In quel momento, Jeongguk fu colto dall'indecisione.

Non aveva amici, escludendo la sua squadra, perché era rischioso avvicinarsi a gente esterna. Ma quel ragazzo sembrava a posto e forse, pensò, non gli avrebbe fatto male fingere di essere normale, una volta tanto.

«Uhm, certo».

L'altro gli rivolse uno dei suoi sorrisi rettangolari, porgendogli il proprio telefono. «Salva pure il tuo numero come preferisci, io e la tecnologia non siamo proprio in ottimi rapporti».

Jeongguk sollevò un sopracciglio, prendendo l'apparecchio dalle sue mani mentre cercava di reprimere un ghigno. «Sei un po' all'antica, per essere così giovane».

Taehyung fece spallucce.

Il minore salvò il suo numero sotto il nome di “Jeongguk” - non aveva proprio voglia di invetare qualcosa e poi quello era il suo nome, maledizione – e gli restituì il cellulare.

«Allora ci vediamo».

«Ci vediamo, hyung».

E Jeongguk si allontanò mentre l'altro agitava la mano a mo' di saluto.

 

 

«Sono davanti all'ingresso», mormorò.

«Perfetto», rispose Hoseok, a telefono. «Prendi le scale fino al terzo piano, il server mi ha indirizzato alla seconda porta sulla sinistra».

Il minore annuì, concludendo la telefonata senza perdere tempo in saluti.

Seguì le istruzioni fornitegli, forzando la serratura ed entrando il più silenziosamente possibile nell'appartamento.

Sembrava vuoto, ed era strano, ma Jeongguk aveva un udito abbastanza sviluppato da percepire il lievissimo rumore di passi proveniente dall'altra stanza. Impugnò la pistola tenendola davanti al viso, pronto a mirare, e quando aprì la porta con un calcio, si ritrovò davanti un ragazzo in pigiama dallo sguardo assonnato.

«Non urlare o sei morto». Non aggiunse che sarebbe morto comunque.

Questi, preso alla sprovvista, sgranò gli occhi e sollevò le mani in segno di resa. «Cosa? Che sta succede-chi diavolo sei?!».

Jeongguk si avvicinò lentamente, senza abbassare l'arma. «Fine dei giochi, V, ti abbiamo beccato. A qualcuno non sono andati giù i tuoi ultimi tentativi di hackeraggio al sistema».

All'altro quasi cadde la mascella. «Hackeraggio? V? Mi chiamo Jimin, maledizione! Park Jimin! E non sono capace di hackerare neanche il mio stesso profilo facebook!»

Jeongguk aggrottò la fronte, studiandolo.

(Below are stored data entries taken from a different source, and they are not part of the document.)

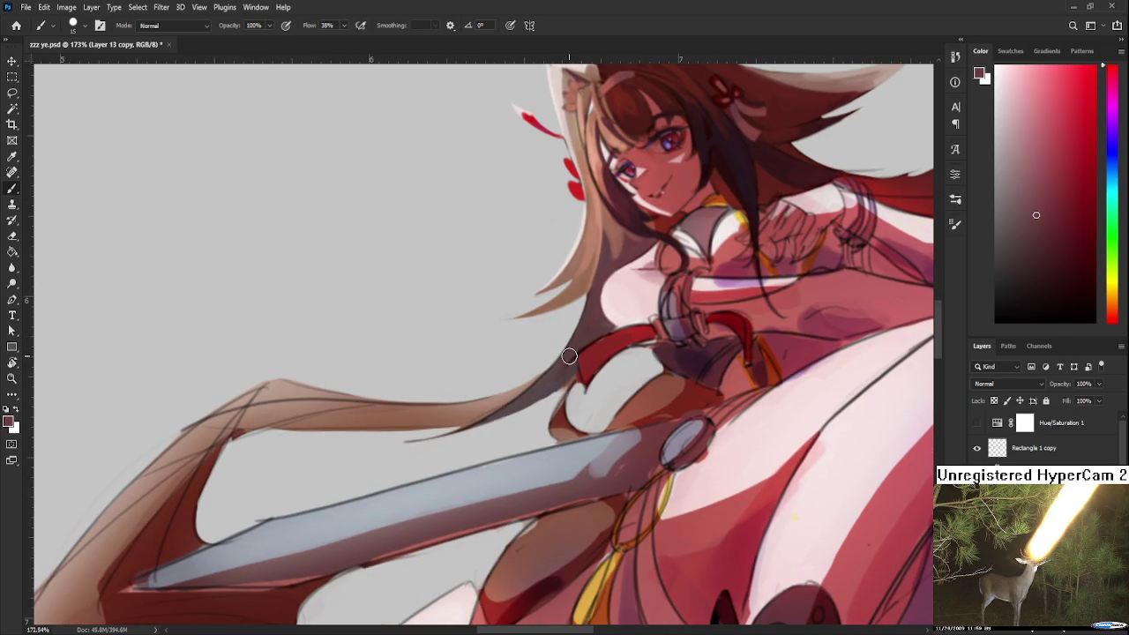
At about -57° rotation, erase the stray dark outline along the hair edge near the shoulder.
{"action": "key", "text": "r"}
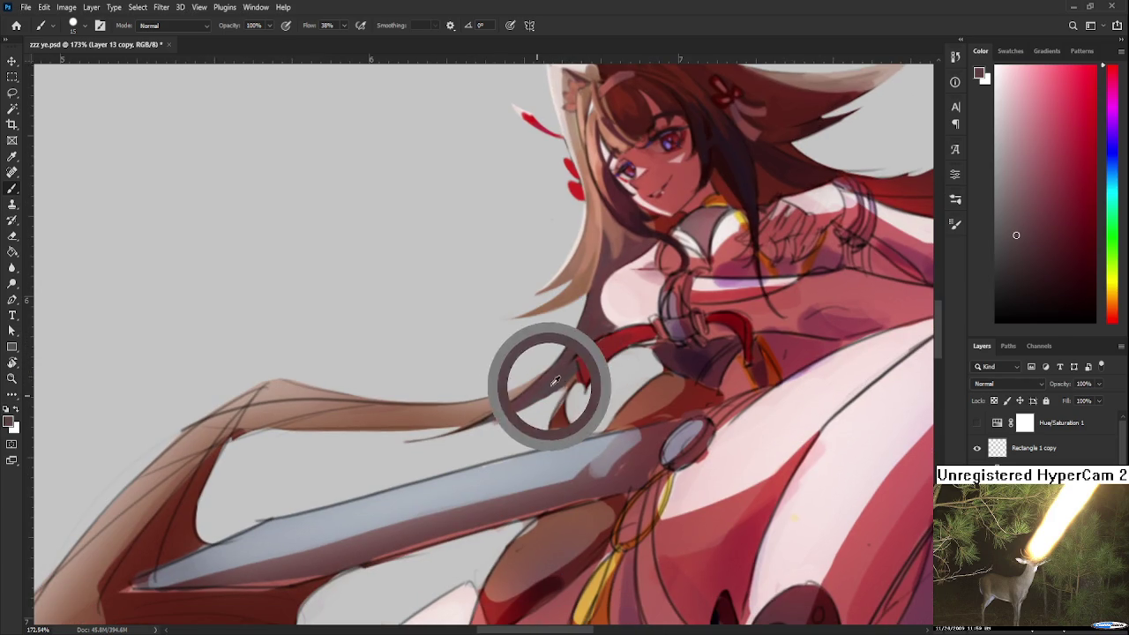
{"action": "left_click_drag", "start_coordinate": [503, 423], "coordinate": [533, 400]}
{"action": "key", "text": "e"}
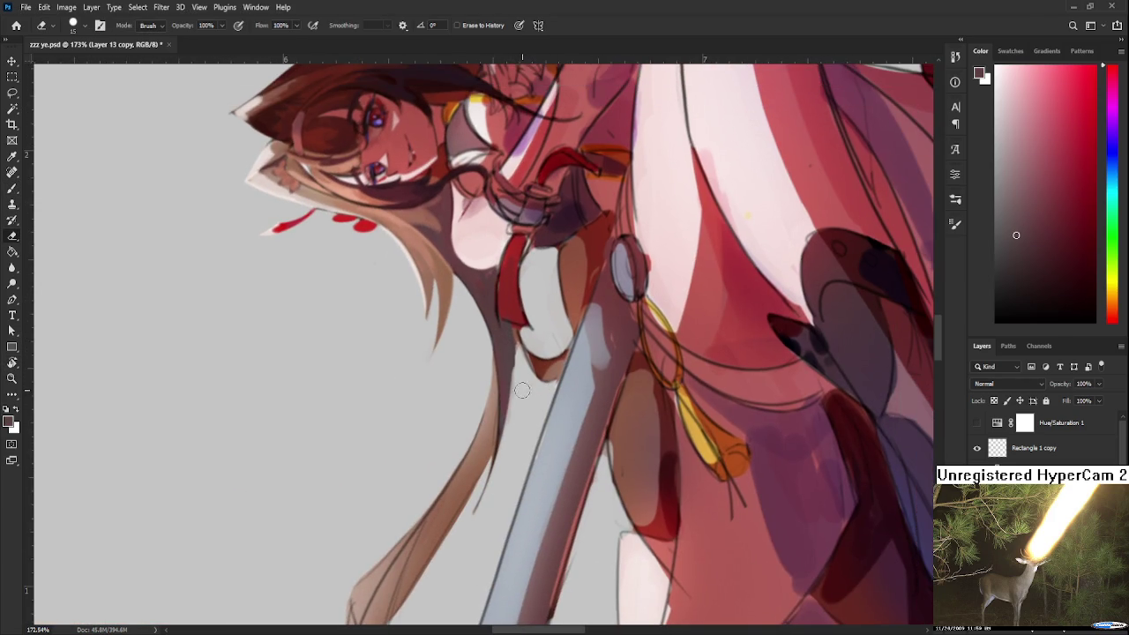
{"action": "left_click_drag", "start_coordinate": [522, 351], "coordinate": [499, 477]}
{"action": "key", "text": "ctrl+z"}
{"action": "left_click_drag", "start_coordinate": [519, 371], "coordinate": [473, 515]}
Rotate the view back near upright.
{"action": "key", "text": "r"}
{"action": "scroll", "coordinate": [455, 526], "scroll_direction": "down", "scroll_amount": 5}
{"action": "mouse_move", "coordinate": [494, 441]}
{"action": "left_mouse_down"}
{"action": "mouse_move", "coordinate": [559, 384]}
{"action": "mouse_move", "coordinate": [574, 444]}
{"action": "left_mouse_up"}
{"action": "scroll", "coordinate": [559, 384], "scroll_direction": "down", "scroll_amount": 2}
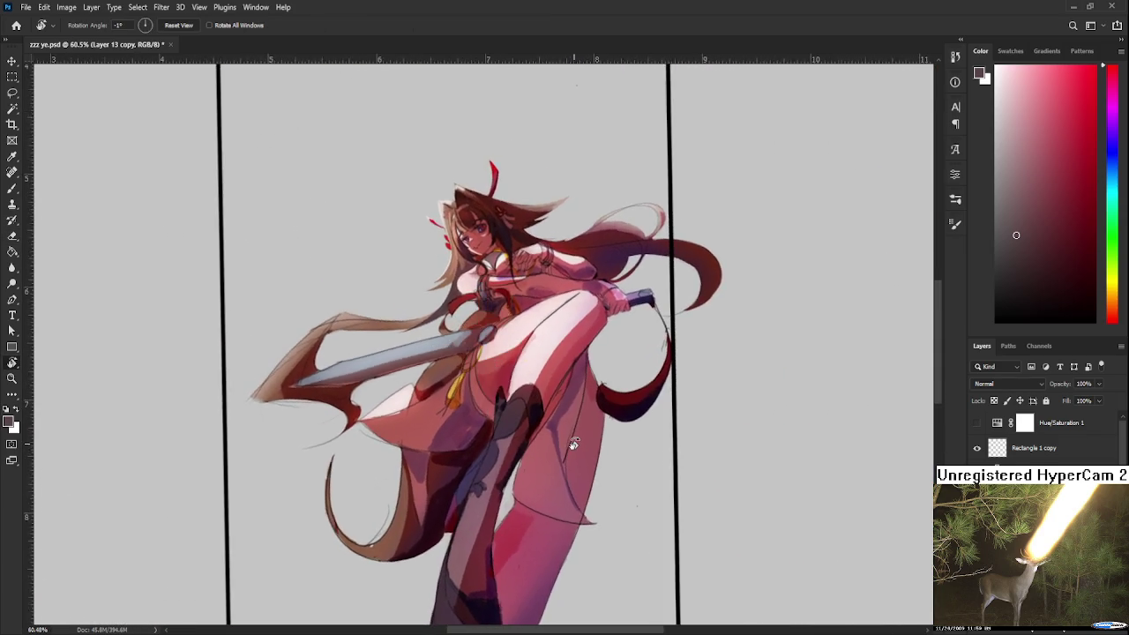
Zoom in on the red head ornaments and paint sampled light peach over the hair edge.
{"action": "scroll", "coordinate": [573, 444], "scroll_direction": "down", "scroll_amount": 2}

In effetti, non sembrava chissà quanto furbo o intelligente ma Hoseok non si era mai sbagliato.

«Per favore, signor assassino! Giuro che non sono io la persona che sta cercando! La prego, non mi uccida! Non posso morire prima di aver scoperto cosa c'è nella maledetta cantina di Eren Jaeger!».

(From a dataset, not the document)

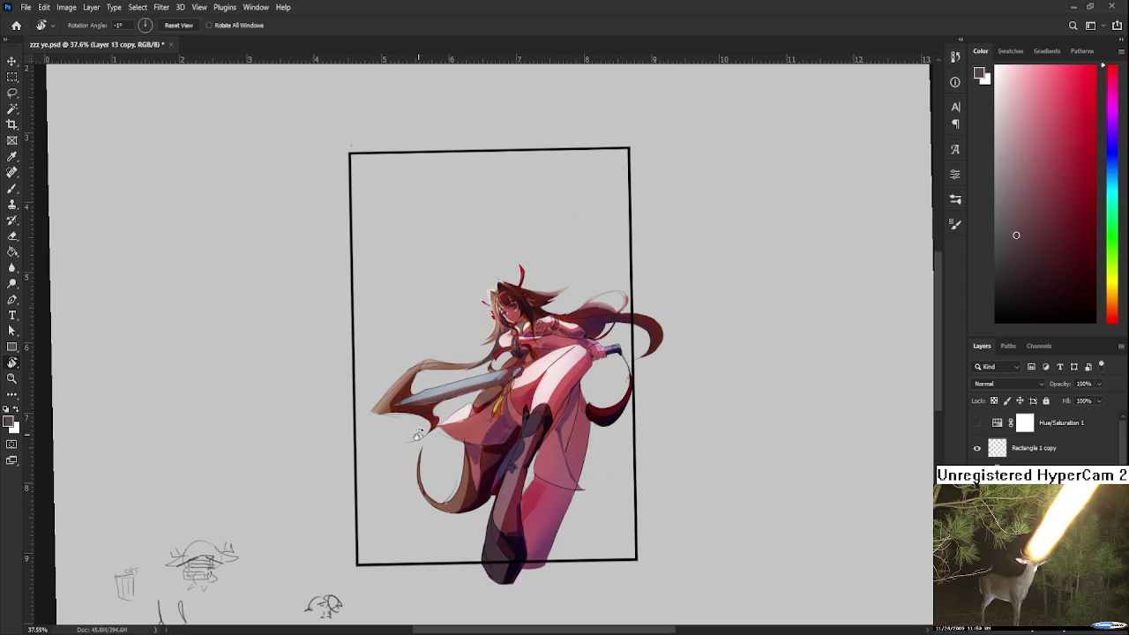
{"action": "scroll", "coordinate": [464, 305], "scroll_direction": "up", "scroll_amount": 2}
{"action": "scroll", "coordinate": [526, 330], "scroll_direction": "up", "scroll_amount": 3}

A quello, il sicario sollevò un sopracciglio. Nello stesso istante, il telefono vibrò e si accinse a tirarlo fuori, portandolo all'orecchio senza spostare la mira dal ragazzo in ginocchio di fronte a lui.

«Hyung?»

«Il segnale si è spostato, Jeonggukie. Credo di aver fatto un buco nell'acqua».

Jeongguk sospirò. «L'avevo vagamente intuito».

«Che intendi?»

Jeongguk abbassò la guardia, rimettendo la pistola al suo posto mentre il ragazzo di fronte a lui riprendeva a respirare. Gli si avvicinò, decidendo cosa fare prima di rivolgersi nuovamente al suo interlocutore.

«Abbiamo un nuovo problema, Hoseok-hyung. E questo problema pare chiamarsi Park Jimin».